## Prompt
The data below has to be returned exactly, down to the last character.

## Given data
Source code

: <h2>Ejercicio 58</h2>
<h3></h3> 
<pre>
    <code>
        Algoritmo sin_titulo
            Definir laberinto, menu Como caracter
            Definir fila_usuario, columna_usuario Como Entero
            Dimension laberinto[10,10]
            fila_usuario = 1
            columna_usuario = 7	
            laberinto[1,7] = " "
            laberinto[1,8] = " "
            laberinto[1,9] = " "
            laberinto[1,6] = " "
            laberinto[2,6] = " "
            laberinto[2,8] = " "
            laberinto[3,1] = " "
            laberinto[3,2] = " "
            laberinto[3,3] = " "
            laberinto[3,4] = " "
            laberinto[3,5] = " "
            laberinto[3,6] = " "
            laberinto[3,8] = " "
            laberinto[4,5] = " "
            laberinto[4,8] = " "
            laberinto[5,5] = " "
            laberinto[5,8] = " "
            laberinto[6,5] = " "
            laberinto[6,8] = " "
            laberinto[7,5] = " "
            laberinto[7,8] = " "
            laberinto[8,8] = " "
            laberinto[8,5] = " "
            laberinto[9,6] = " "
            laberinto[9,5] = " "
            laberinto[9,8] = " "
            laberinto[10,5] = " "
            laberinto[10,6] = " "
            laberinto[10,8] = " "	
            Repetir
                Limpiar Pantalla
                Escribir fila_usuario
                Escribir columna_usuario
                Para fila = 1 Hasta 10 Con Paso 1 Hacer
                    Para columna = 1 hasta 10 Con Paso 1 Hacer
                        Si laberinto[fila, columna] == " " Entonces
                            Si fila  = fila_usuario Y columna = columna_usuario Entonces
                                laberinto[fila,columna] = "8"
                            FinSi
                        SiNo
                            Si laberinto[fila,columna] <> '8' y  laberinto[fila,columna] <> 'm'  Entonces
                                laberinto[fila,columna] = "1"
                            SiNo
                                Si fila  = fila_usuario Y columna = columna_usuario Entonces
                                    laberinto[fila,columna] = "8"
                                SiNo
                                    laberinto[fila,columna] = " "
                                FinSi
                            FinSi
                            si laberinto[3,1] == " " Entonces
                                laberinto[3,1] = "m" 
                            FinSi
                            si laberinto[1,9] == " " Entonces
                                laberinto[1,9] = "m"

## Response
Source code

: <h2>Ejercicio 58</h2>
<h3></h3> 
<pre>
    <code>
        Algoritmo sin_titulo
            Definir laberinto, menu Como caracter
            Definir fila_usuario, columna_usuario Como Entero
            Dimension laberinto[10,10]
            fila_usuario = 1
            columna_usuario = 7	
            laberinto[1,7] = " "
            laberinto[1,8] = " "
            laberinto[1,9] = " "
            laberinto[1,6] = " "
            laberinto[2,6] = " "
            laberinto[2,8] = " "
            laberinto[3,1] = " "
            laberinto[3,2] = " "
            laberinto[3,3] = " "
            laberinto[3,4] = " "
            laberinto[3,5] = " "
            laberinto[3,6] = " "
            laberinto[3,8] = " "
            laberinto[4,5] = " "
            laberinto[4,8] = " "
            laberinto[5,5] = " "
            laberinto[5,8] = " "
            laberinto[6,5] = " "
            laberinto[6,8] = " "
            laberinto[7,5] = " "
            laberinto[7,8] = " "
            laberinto[8,8] = " "
            laberinto[8,5] = " "
            laberinto[9,6] = " "
            laberinto[9,5] = " "
            laberinto[9,8] = " "
            laberinto[10,5] = " "
            laberinto[10,6] = " "
            laberinto[10,8] = " "	
            Repetir
                Limpiar Pantalla
                Escribir fila_usuario
                Escribir columna_usuario
                Para fila = 1 Hasta 10 Con Paso 1 Hacer
                    Para columna = 1 hasta 10 Con Paso 1 Hacer
                        Si laberinto[fila, columna] == " " Entonces
                            Si fila  = fila_usuario Y columna = columna_usuario Entonces
                                laberinto[fila,columna] = "8"
                            FinSi
                        SiNo
                            Si laberinto[fila,columna] <> '8' y  laberinto[fila,columna] <> 'm'  Entonces
                                laberinto[fila,columna] = "1"
                            SiNo
                                Si fila  = fila_usuario Y columna = columna_usuario Entonces
                                    laberinto[fila,columna] = "8"
                                SiNo
                                    laberinto[fila,columna] = " "
                                FinSi
                            FinSi
                            si laberinto[3,1] == " " Entonces
                                laberinto[3,1] = "m" 
                            FinSi
                            si laberinto[1,9] == " " Entonces
                                laberinto[1,9] = "m"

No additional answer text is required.